(Supplied records begins)

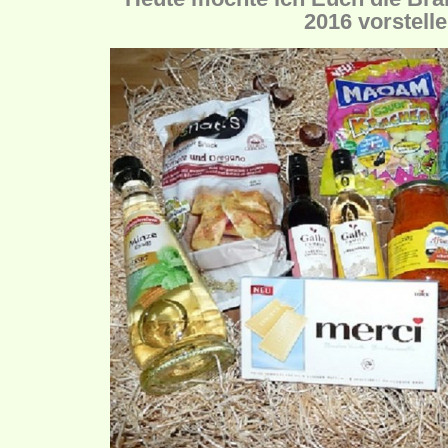
2016 vorstelle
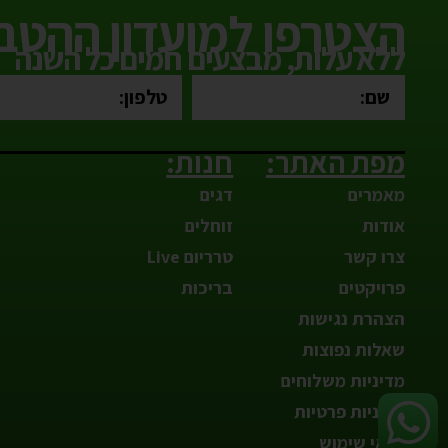
הצטרפו למועדון ההטבו
ללא עלות, מבצעים חמים כל השנה
מפת האתר:
חנות:
מאמרים
דגים
אודות
זוחלים
צרו קשר
טרריום Live
פרויקטים
בריכות
הצהרת נגישות
שאלות נפוצות
מדיניות משלוחים
מדיניות פרטיות
תנאי שימוש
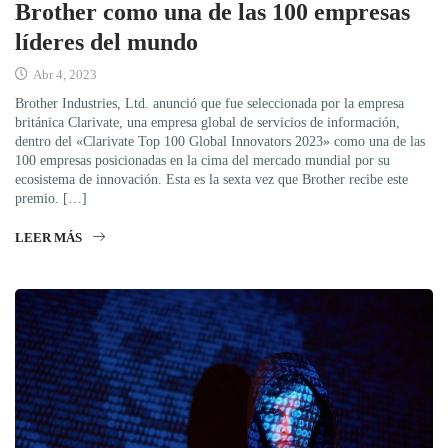
Brother como una de las 100 empresas
líderes del mundo
Abr 4, 2023
Brother Industries, Ltd. anunció que fue seleccionada por la empresa
británica Clarivate, una empresa global de servicios de información,
dentro del «Clarivate Top 100 Global Innovators 2023» como una de las
100 empresas posicionadas en la cima del mercado mundial por su
ecosistema de innovación. Esta es la sexta vez que Brother recibe este
premio. […]
LEER MÁS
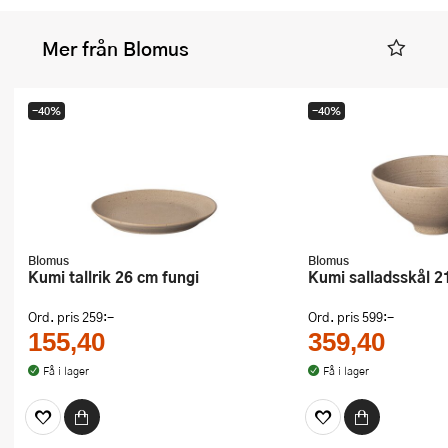
Mer från Blomus
-40%
-40%
Blomus
Blomus
Kumi tallrik 26 cm fungi
Kumi salladsskål 2
Ord. pris
259:-
Ord. pris
599:-
155,40
359,40
Få i lager
Få i lager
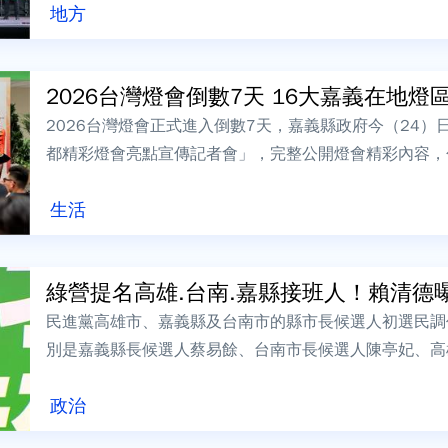
地方
2026台灣燈會倒數7天 16大嘉義在地燈區、
2026台灣燈會正式進入倒數7天，嘉義縣政府今（24
都精彩燈會亮點宣傳記者會」，完整公開燈會精彩內容，包
點以及交通接駁資訊，...
生活
綠營提名高雄.台南.嘉縣接班人！賴清德曝
民進黨高雄市、嘉義縣及台南市的縣市長候選人初選民調
別是嘉義縣長候選人蔡易餘、台南市長候選人陳亭妃、高
長陳其邁、黃偉哲、翁章梁今（21）日北上...
政治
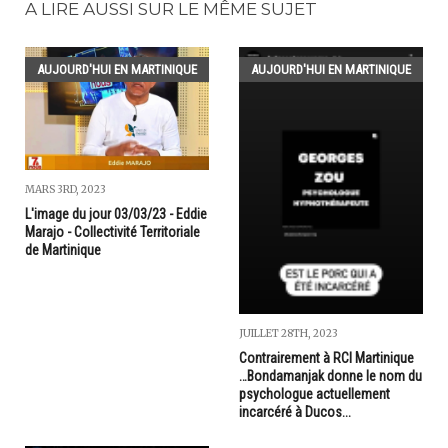
A LIRE AUSSI SUR LE MÊME SUJET
AUJOURD'HUI EN MARTINIQUE
AUJOURD'HUI EN MARTINIQUE
MARS 3RD, 2023
L'image du jour 03/03/23 - Eddie
Marajo - Collectivité Territoriale
de Martinique
JUILLET 28TH, 2023
Contrairement à RCI Martinique
…Bondamanjak donne le nom du
psychologue actuellement
incarcéré à Ducos...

(Supplied records ends)

* Aim of the task: State only the number of lines in the rows above that contain the word "Brother", counting only matches with the same capitalization.

* Exercise result: 3